Writer: Julia FalamasJulia Falamas

Updated: Jul 20, 2023

As more and more women embrace strength training, we see an increased openness to youth participation in strength sports like Olympic weightlifting. If you’re a parent, you might wonder what youth strength training looks like and how to get your child involved.


A 2021 review by Pierce et al. stated that “Age group–appropriate weightlifting training and competition that is properly supervised by well-qualified coaches is considerably safe and efficacious."


When we look at age appropriateness, Pierce et al. (2021) conclude that ten years old is an appropriate time to begin organized strength training. Assuming sufficient developmental maturity, this is an optimal age to teach young athletes basic strength exercises like barbell squats, deadlifts, and presses, while gradually introducing more dynamic movements like snatch, clean & jerk. Before ten years of age, children should be introduced to fundamental athletic movements like jumping, sprinting, crawling, pulling, throwing, and balancing to build physical literacy. This is why I recommend all young children (under the age of 9) participate in gymnastics to help develop the types of general motor skills that will set them up for athletic success in any sport they choose. This does not mean that before ten years old kids shouldn't learn how to do a push-up, air squat or deadlift a kettlebell. On the contrary, to safely introduce barbells once kids reach double digits, basic shapes, and movements must be established in the years prior.

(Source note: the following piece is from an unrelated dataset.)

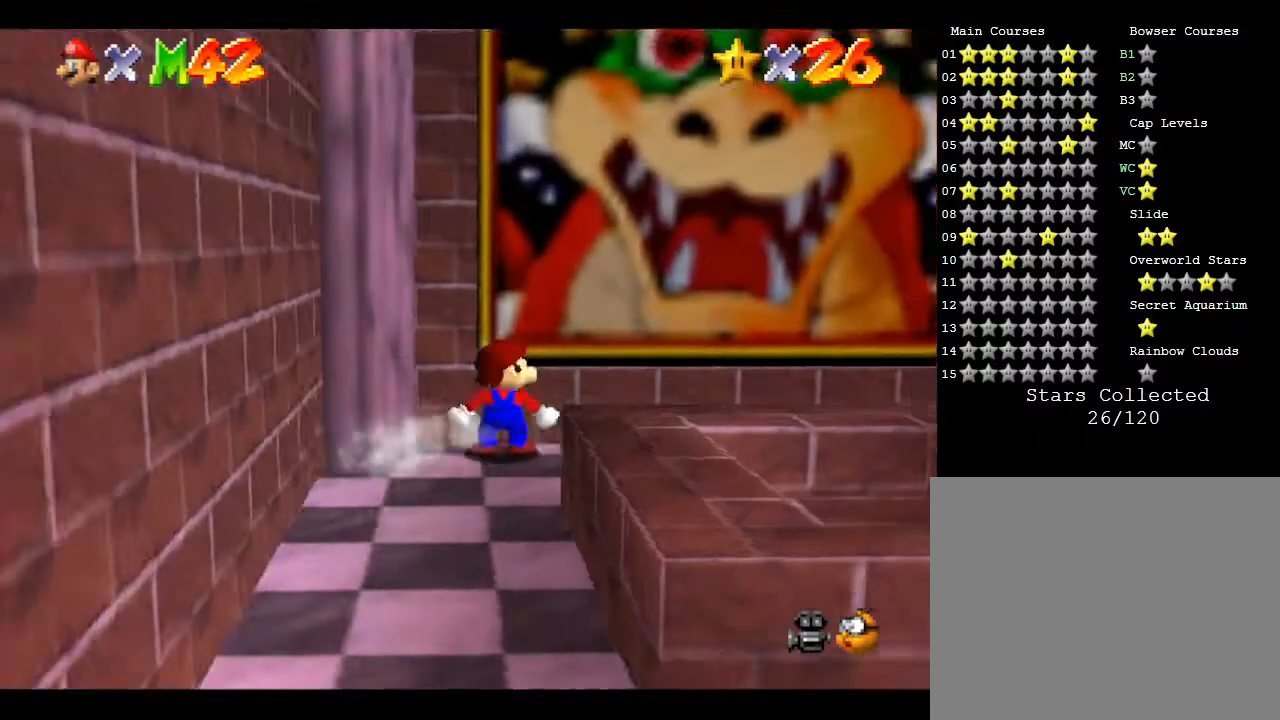
{"buttons": ["A"], "left_stick": "center", "events": [[17, "left_stick", "right"], [133, "left_stick", "center"], [350, "A", "down"]]}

The initial 2-4 years of strength training should be about general physical preparation (GPP), with no more than 40% of the activity being specialized weightlifting work (Pierce, et al., 2021). That means they're learning the difference between squatting and hinging, they're practicing holding weight overhead with things like handstands, and they're sprinting and jumping in different ways. Once kids reach 12-14 years of age, specialized weightlifting training can increase to 60-70% of the total training time, to take advantage of the hormonal gains that occur during puberty. This is when we can apply the snatch, clean and jerk with a little more frequency, like twice per week. This will set them up to be strong and active teenagers and young adults.


If you as a parent are reading this and thinking, “Oh sh*t, my tween never got that formative development when they were younger, should I still get them involved in strength training?"


Absolutely.


While early development is crucial for elite athletics, every kid can benefit from the flexibility, coordination & strength gains that strength training promises, whether or not they have a future in sports.


I recommend young athletes participate in two organized strength training sessions per week. Kids not involved in other sports may be able to engage in some age and skill-appropriate strength program 3-4 days/ week.


Coaching is key here and parents need to research their child’s perspective coach and program to ensure a methodological approach to long-term athletic development.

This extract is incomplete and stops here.